Denmark just announced it’s ending all oil & gas exploration in the North Sea and hoping others follow. European aeronautical giant Airbus is now setting itself a 5 year timeline to achieve hydrogen-powered, emission-free flight. These augur a new wave of similar types of announcements intended to rapidly accelerate the investment cycle into greener tech and energy while effectively tying the hands of policymakers by locking them into a set of economic policies requiring them to grapple with emissions more seriously. But in the meantime, even with stagnant oil demand and its soon-to-be decline, we’re still consuming tens of millions of barrels of oil every day in most net-zero scenarios we can envision. What else are we going to make plastics from? If, and this is a big if, the Biden administration imposed punishing restrictions on shale output on non-federal lands through environmental regulations and the like, then you’d suddenly see more pressure on natural gas markets and prices and, again, more money for Gazprom and Russian LNG. Greening has to be balanced against returning the oil market to its more oligopolistic past.

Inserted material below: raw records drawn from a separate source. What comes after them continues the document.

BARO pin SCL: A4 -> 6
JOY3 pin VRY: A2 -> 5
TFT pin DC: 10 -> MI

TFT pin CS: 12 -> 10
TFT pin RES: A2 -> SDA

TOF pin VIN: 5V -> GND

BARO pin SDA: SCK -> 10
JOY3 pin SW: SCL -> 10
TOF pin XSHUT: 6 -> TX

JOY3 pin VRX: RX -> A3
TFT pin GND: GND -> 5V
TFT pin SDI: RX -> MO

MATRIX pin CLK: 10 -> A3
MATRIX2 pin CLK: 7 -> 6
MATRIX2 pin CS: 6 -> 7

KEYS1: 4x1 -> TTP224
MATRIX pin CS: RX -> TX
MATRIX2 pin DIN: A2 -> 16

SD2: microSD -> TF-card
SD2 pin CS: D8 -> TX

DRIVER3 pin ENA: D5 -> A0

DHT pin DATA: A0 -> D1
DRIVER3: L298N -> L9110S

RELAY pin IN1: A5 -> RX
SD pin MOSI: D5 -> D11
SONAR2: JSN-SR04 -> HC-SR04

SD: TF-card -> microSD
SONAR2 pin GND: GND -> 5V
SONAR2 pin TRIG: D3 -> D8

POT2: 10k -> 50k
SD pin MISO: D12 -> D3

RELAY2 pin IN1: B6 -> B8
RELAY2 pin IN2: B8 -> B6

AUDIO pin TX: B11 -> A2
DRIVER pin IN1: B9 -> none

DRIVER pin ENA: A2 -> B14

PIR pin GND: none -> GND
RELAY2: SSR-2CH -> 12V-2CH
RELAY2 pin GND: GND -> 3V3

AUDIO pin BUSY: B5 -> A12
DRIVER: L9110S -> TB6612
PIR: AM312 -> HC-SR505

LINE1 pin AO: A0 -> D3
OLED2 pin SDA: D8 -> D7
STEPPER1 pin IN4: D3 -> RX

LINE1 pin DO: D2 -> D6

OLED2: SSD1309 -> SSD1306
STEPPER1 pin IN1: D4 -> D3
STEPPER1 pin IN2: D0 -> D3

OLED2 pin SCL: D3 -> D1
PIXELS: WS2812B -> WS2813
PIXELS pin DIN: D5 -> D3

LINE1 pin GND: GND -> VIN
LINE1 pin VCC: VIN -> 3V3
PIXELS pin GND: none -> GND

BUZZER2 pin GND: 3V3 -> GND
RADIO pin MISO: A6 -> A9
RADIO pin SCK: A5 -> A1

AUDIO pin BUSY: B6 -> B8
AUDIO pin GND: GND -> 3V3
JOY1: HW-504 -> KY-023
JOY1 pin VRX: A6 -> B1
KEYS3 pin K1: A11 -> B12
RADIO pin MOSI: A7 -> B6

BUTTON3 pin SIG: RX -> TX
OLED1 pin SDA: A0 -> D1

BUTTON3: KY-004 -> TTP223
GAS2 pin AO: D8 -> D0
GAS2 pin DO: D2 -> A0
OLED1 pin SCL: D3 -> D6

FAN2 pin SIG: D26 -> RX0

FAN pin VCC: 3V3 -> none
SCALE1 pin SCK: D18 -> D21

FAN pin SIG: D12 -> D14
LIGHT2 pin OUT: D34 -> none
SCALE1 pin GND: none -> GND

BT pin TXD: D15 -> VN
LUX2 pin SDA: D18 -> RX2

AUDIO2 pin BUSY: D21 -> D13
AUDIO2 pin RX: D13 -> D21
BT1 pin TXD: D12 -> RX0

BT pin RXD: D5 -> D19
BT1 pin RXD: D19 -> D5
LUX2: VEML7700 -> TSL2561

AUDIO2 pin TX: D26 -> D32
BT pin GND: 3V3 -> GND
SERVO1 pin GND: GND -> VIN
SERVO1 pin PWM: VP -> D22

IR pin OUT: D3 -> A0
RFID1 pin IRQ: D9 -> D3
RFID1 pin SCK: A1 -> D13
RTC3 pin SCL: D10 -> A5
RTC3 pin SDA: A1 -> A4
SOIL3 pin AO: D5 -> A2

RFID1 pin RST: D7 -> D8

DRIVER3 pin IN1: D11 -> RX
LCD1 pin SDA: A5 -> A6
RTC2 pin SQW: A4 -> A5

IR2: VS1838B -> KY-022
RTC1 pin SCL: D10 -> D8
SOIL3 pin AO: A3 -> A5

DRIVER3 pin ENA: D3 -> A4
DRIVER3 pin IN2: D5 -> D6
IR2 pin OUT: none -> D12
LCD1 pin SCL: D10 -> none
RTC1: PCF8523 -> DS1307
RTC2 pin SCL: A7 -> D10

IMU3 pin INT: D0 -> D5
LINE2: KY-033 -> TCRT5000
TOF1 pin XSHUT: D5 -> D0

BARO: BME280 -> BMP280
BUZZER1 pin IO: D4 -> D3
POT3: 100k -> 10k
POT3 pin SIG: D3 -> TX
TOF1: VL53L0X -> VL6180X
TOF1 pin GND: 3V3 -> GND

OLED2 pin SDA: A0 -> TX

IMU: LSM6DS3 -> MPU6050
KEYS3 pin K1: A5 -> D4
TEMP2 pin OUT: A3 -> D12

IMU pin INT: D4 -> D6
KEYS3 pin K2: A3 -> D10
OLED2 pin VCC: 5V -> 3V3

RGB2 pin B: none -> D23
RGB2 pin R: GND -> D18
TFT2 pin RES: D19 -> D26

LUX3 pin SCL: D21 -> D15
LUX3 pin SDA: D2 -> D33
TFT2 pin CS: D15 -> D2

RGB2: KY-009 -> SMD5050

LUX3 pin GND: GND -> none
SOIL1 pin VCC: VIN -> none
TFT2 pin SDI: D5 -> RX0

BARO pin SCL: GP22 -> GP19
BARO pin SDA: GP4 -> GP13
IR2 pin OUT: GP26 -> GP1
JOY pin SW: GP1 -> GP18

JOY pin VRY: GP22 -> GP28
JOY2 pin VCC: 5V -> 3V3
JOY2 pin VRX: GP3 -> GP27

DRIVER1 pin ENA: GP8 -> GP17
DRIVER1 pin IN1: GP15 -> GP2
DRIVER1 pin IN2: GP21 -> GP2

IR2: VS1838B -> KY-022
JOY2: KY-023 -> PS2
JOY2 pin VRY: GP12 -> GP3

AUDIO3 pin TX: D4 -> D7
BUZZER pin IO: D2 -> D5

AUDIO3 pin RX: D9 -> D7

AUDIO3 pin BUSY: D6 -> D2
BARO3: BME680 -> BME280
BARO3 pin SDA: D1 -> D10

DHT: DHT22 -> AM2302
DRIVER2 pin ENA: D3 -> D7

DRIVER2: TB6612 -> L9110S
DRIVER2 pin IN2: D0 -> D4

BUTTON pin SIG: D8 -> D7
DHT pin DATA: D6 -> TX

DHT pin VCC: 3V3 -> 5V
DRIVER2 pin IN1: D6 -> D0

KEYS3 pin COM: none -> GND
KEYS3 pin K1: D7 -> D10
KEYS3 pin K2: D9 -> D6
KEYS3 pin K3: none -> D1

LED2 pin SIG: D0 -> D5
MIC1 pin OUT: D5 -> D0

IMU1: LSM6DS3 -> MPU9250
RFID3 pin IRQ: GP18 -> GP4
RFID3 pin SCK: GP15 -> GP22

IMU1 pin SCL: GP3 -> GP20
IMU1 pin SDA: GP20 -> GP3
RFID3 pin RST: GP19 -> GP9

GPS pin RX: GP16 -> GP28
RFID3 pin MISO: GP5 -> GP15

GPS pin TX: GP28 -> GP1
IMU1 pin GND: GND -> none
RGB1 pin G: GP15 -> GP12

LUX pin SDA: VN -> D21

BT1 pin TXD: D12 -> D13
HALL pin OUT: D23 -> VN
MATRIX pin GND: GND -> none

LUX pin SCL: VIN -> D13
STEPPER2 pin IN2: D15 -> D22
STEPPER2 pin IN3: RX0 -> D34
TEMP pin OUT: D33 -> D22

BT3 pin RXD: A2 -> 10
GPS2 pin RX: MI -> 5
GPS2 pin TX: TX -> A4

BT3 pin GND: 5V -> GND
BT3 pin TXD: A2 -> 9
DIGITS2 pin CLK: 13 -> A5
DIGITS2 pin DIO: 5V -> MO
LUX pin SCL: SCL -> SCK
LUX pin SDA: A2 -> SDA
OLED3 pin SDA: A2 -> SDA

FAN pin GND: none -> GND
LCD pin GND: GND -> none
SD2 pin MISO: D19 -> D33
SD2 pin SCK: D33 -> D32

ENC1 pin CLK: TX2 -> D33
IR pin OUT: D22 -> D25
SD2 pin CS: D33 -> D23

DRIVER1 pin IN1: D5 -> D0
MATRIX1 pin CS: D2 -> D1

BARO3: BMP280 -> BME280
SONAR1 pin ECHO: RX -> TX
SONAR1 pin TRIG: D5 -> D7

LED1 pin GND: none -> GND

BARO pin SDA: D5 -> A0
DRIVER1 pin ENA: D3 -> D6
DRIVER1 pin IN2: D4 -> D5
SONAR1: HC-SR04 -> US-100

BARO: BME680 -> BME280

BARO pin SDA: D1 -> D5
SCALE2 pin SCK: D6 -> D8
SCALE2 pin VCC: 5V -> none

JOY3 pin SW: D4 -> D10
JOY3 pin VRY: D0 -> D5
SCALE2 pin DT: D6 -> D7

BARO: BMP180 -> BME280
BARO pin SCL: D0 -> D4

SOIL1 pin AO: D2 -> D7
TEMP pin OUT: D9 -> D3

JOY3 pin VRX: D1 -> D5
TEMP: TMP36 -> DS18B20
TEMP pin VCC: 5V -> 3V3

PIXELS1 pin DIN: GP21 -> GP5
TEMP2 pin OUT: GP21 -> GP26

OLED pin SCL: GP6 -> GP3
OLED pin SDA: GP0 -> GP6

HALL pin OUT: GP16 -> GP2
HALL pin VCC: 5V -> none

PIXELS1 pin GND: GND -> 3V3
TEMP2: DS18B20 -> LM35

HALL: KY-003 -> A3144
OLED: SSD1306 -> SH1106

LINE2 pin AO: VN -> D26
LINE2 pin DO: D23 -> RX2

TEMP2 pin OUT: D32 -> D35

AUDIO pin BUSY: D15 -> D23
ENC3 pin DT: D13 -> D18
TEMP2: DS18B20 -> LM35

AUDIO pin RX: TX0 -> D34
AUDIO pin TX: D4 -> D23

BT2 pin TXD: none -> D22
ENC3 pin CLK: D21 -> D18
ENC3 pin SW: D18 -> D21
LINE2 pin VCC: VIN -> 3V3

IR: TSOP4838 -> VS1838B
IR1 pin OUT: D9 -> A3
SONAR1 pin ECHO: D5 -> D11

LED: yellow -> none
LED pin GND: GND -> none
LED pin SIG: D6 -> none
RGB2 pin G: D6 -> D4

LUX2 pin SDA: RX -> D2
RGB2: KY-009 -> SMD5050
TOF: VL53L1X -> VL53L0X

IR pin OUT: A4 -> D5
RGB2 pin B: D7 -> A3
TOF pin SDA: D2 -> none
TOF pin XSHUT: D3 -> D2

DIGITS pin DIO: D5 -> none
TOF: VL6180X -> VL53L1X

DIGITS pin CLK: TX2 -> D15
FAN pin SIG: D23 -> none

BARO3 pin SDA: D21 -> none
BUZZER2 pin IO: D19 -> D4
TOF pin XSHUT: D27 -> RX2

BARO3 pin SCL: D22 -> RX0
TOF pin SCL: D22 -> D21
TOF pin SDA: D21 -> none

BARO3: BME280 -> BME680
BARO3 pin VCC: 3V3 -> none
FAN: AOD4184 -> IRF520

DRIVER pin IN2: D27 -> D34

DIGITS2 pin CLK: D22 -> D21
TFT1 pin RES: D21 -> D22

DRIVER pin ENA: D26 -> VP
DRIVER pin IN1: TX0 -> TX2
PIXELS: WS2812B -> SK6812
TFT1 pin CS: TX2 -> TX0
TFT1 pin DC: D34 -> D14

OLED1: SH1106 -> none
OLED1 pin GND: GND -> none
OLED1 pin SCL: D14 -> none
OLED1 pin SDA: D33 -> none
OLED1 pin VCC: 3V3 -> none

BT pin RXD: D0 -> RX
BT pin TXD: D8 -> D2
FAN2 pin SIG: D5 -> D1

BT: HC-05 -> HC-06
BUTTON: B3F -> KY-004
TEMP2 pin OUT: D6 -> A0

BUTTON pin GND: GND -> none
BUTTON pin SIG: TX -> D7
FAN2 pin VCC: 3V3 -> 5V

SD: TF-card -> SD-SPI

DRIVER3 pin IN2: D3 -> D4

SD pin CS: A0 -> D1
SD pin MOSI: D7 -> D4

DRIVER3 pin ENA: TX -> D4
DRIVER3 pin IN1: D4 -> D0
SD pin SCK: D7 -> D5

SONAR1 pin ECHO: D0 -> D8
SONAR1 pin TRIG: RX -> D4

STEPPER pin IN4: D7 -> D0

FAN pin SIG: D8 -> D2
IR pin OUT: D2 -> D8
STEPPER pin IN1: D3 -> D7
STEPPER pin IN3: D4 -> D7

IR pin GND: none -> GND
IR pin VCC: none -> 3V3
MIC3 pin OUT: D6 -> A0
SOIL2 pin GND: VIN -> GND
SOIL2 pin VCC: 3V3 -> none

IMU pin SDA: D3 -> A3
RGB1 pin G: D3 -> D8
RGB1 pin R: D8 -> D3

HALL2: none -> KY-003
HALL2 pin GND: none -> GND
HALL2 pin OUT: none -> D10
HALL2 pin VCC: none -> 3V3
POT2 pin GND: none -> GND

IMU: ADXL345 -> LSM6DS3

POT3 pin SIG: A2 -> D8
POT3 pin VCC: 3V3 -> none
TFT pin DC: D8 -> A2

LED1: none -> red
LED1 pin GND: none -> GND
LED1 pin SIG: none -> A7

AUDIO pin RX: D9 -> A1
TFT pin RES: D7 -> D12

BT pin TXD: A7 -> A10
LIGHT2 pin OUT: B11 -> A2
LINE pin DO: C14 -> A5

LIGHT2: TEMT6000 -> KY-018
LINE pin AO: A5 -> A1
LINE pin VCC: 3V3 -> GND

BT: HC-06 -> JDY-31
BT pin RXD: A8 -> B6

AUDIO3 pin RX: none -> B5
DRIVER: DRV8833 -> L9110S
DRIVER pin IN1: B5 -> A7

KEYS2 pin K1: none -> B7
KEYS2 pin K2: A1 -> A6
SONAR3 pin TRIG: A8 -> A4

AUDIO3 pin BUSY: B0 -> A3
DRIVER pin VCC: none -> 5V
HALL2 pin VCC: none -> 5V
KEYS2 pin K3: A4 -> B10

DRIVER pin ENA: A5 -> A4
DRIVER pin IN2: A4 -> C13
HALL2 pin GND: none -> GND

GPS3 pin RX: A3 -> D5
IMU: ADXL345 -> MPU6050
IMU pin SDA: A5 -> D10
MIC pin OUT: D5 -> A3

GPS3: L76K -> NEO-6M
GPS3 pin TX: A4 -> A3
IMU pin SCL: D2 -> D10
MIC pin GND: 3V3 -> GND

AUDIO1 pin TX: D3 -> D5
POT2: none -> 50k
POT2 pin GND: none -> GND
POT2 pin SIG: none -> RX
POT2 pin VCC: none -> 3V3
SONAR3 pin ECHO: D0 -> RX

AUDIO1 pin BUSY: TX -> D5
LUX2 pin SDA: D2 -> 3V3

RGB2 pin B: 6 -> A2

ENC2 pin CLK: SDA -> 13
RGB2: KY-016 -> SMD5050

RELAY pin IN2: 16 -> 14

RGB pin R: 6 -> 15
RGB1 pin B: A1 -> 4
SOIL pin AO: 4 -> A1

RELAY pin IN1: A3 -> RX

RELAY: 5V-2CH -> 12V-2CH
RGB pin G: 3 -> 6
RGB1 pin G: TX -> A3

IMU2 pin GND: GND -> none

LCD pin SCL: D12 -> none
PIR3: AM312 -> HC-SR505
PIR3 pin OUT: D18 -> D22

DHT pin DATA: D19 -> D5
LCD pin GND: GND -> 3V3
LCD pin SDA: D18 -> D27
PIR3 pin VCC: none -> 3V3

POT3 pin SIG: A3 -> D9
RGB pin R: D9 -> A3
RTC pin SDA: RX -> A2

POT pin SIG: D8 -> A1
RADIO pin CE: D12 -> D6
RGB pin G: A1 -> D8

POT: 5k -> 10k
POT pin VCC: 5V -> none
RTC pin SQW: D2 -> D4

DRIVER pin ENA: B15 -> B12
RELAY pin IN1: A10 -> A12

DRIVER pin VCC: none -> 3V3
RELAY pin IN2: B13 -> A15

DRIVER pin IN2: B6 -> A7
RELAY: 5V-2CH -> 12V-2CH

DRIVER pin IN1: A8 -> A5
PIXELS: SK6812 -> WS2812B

Power markets, however, are highly regulated in developed economies, often with incentives built in to balance supply with demand, to distribute costs between industries and residential consumers depending on various social contracts within economies, and to try and steer capacity investments into cleaner options. But electric utilities specifically have seen declining returns on equity since the 80s, according to S&P Global Platts, because of lower interest rates and the rise of investor protection mechanisms designed to provide automatic adjustments when return targets aren’t meant, presumably somewhat linked to the declining cost of borrowing to cover shortfalls:
Swapping sovereign bonds with green utilities will play an important part in the energy transition story, and it’s a trend to follow because of how differentially it can impact exporters’ fortunes. If Europe manages to mobilize its wealth and turn its aging population into a structural source of long-term financing to sustain the transition, Russia’s current account and export strategy are going to have to adjust quickly. Conversely, Russia could use the same strategy to further its own economic development as insurance and related financial markets in Russia grow and go in search of financial assets to acquire to generate interest and dividend returns. This is an area where the greater financialization of the Russian economy would help it move past the highly extractive nature of its political and economic institutions. Green energy simply isn’t that good for rentiers, especially when it becomes more decentralized. If Keynes’ injunction to euthanize them has any meaning for Russia, that’s a pretty good place to start.